Son départ était dans l’air. Le patron de Mobilis a multiplié les initiatives audacieuses, dignes d’un vrai chef d’entreprise, mais pas toujours opportunes. Il a précarisé Algérie Télécom sa maison mère. Le ministère a arbitré.
Le Directeur général adjoint du pôle commercial d’Algérie Télécom, Mohamed Habib, a été désigné PDG par intérim de l’opérateur public de téléphonie mobile Mobilis, au cours d’une Assemblée générale extraordinaire convoquée ce jeudi par la ministre de la Poste et des technologies de l’information et de communication, Houda-Imane Feraoun. M. Habib va remplacer Saad Dama à la tête de Mobilis, limogé ce matin, en attendant la désignation d’un nouveau PDG. Saad Dama a été placé à la tête de l’opérateur public depuis avril 2012 pour préparer Mobilis à l’avènement de la 3G qu’on annonçait imminent. Sous son ère Mobilis a lancé d’importants investissements, diversifié ses offres et engrangé des bénéfices. En somme, l’opérateur public a enregistré des performances jamais égalées dans un secteur concurrentiel. Dans un communiqué rendu public, le ministère de la Poste et des TIC, explique que la décision « est dictée par la volonté des pouvoirs publics d’insuffler une nouvelle dynamique à l’entreprise dans un environnement extrêmement concurrentiel pour un secteur qui connaît des évolutions et des transformations rapides ». Et d’ajouter que « le nouveau responsable qui sera désigné sera appelé à anticiper les évolutions que connaît l’industrie des télécommunications mobile en général et y adapter dès maintenant le management de l’entreprise ».
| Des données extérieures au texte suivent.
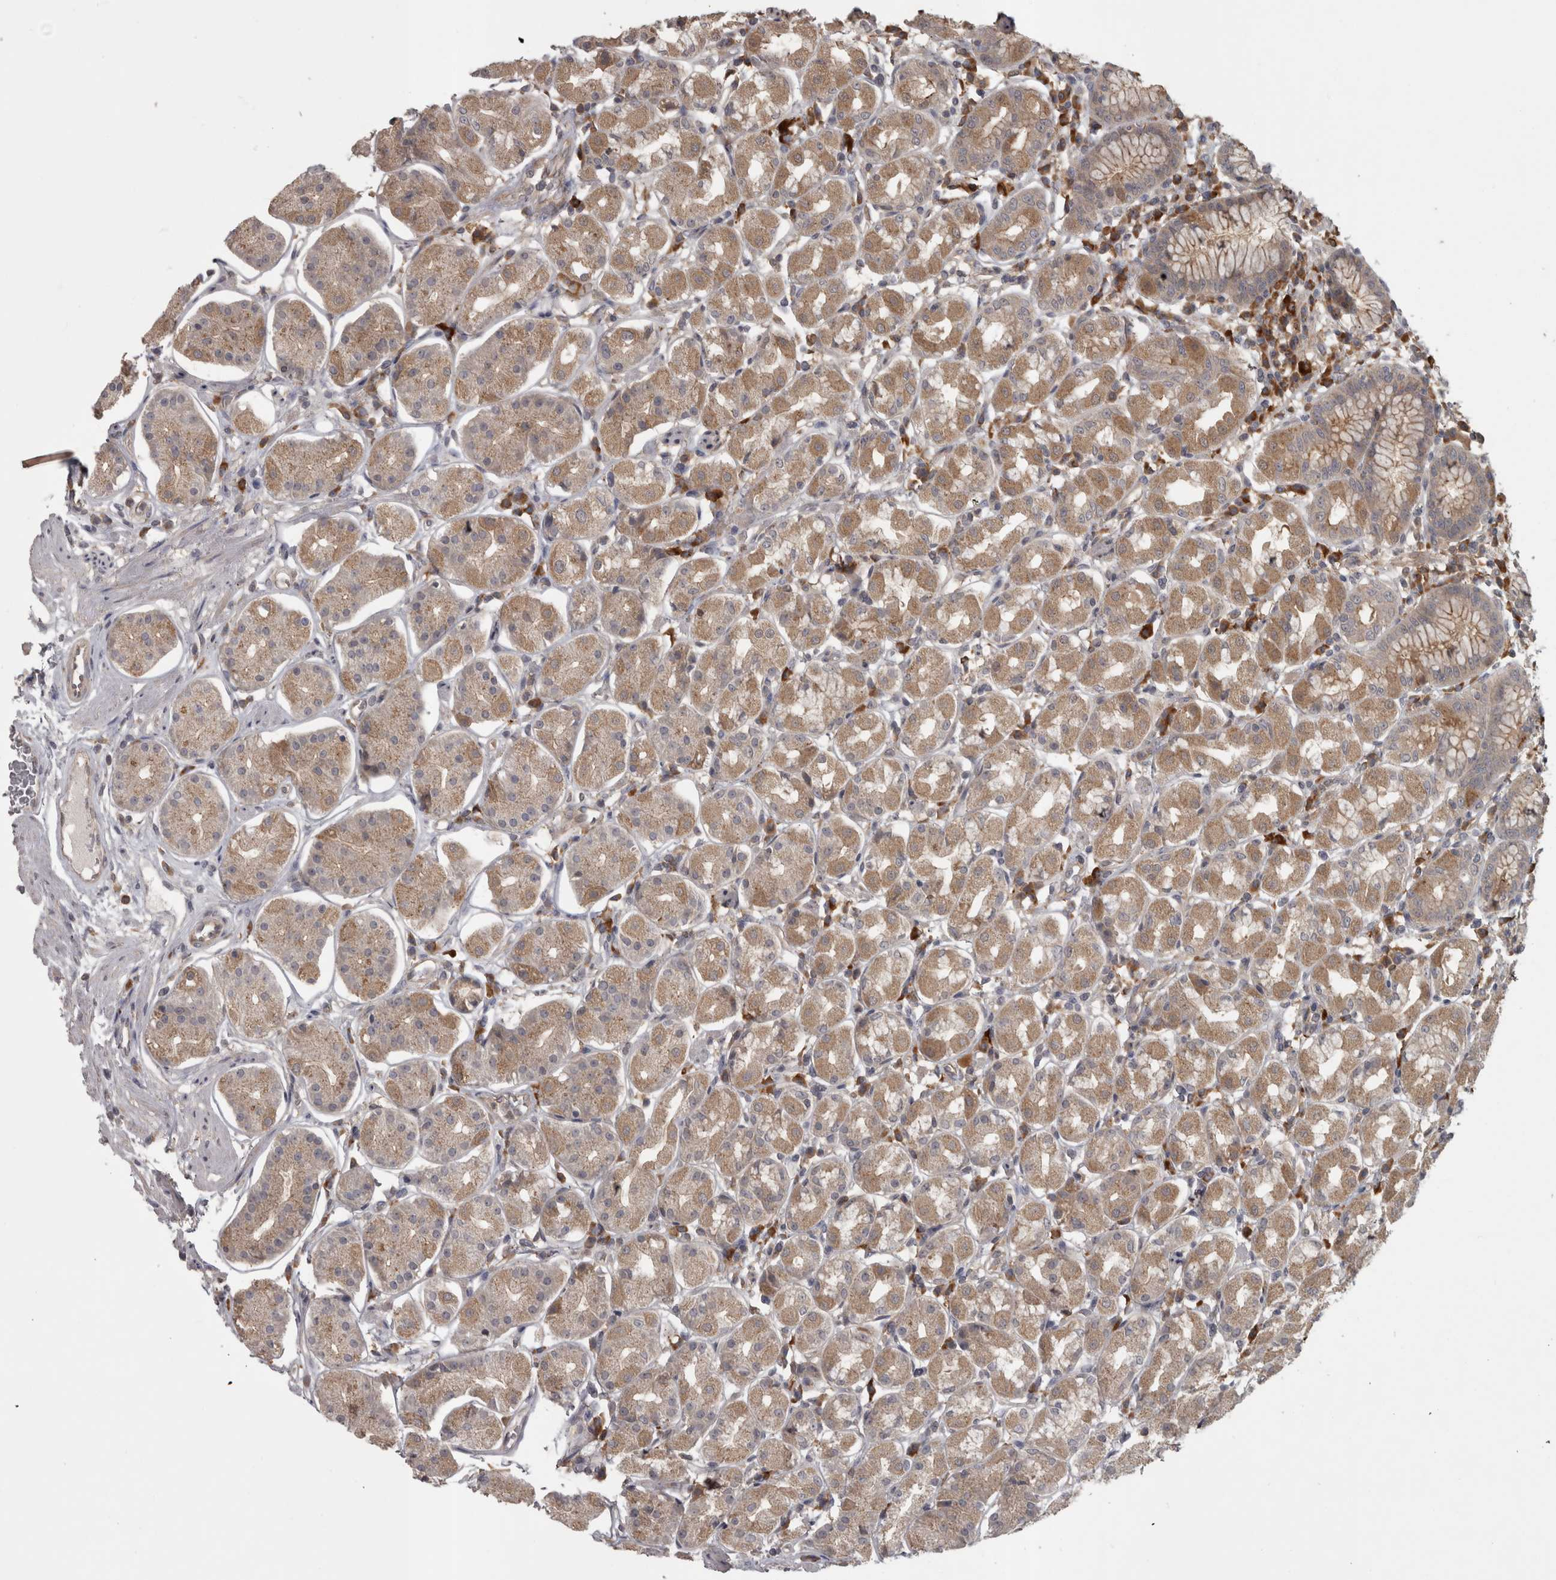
{"staining": {"intensity": "moderate", "quantity": "25%-75%", "location": "cytoplasmic/membranous"}, "tissue": "stomach", "cell_type": "Glandular cells", "image_type": "normal", "snomed": [{"axis": "morphology", "description": "Normal tissue, NOS"}, {"axis": "topography", "description": "Stomach"}, {"axis": "topography", "description": "Stomach, lower"}], "caption": "Benign stomach exhibits moderate cytoplasmic/membranous positivity in approximately 25%-75% of glandular cells, visualized by immunohistochemistry.", "gene": "SLCO5A1", "patient": {"sex": "female", "age": 56}}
Un grignotage du chiffre d’affaires de Algérie Telécom
Le communiqué laisse entendre que Saad Dama n’a pas été à la hauteur des ambitions qu’on a assigné à l’opérateur. Un observateur du secteur affirme que le désormais ex-PDG de Mobilis a payé les frais de certaines décisions franchement volontaristes empreinte de velléité d’ « autonomisation » vis-à-vis de la maison-mère. Mobilis avait lancé en novembre de l’année un appel d’offre pour la «fourniture, l’installation et la mise en service des équipements de transmissions haut débit de technologie NG-DWDM, avec fourniture du câble fibre optique et équipement passif». Cette décision a été perçue par Algérie Télécom comme une volonté d’émancipation du réseau de la maison-mère qui représente néanmoins son plus gros client. Pis encore, Mobilis fait franchement de la concurrence à Algérie Télécom, en allant jusqu’à empiéter sur le cœur du métier d’AT, le transport data avec des contrats signés avec Air Algérie et Sonelgaz groupe, des clients de AT. Une situation reconnue par la ministre de la Poste et des TIC lors l’une de ses sorties médiatiques où elle n’avait pas exclu que Mobilis soit détaché de Algérie Télécom.
Le récent contrat avec Orange a accéléré le clash
Mais, pour notre interlocuteur la goutte qui a fait déborder le vase n’est autre que le partenariat passé récemment avec Orange. En vertu de ce partenariat, les appels passés de Orange –France vers les lignes Mobilis sont facturés à un tarifs exceptionnels. « Mobilis ne gagne rien dans ce partenariat, puisqu’il ne fait qu’aiguiller les appels vers son réseau, par contre Algérie Télécom perd car on va pas appeler aux fixe. C’est franchement de la concurrence pour la maison-mère », explique notre interlocuteur. La logique de franc tireur de Saad Dama, était déjà peu appréciée par sa tutelle du temps de la ministre précédente des PTIC, Mme Zohra Derdouri. D’autres opérations ostentatoires de l’ex DG de Mobilis ont fait tâche dans son bilan. La plus connue étant celle de la signature très médiatisée en août 2013 d’un partenariat avec une agence représentant du Real de Madrid par laquelle le club madrilène devait se déplacer à grands frais à Alger pour un match amical. 28 mois plus tard, le Real de Madrid n’est pas venu à Alger. Mais Saad Dama, lui, a quitté son poste.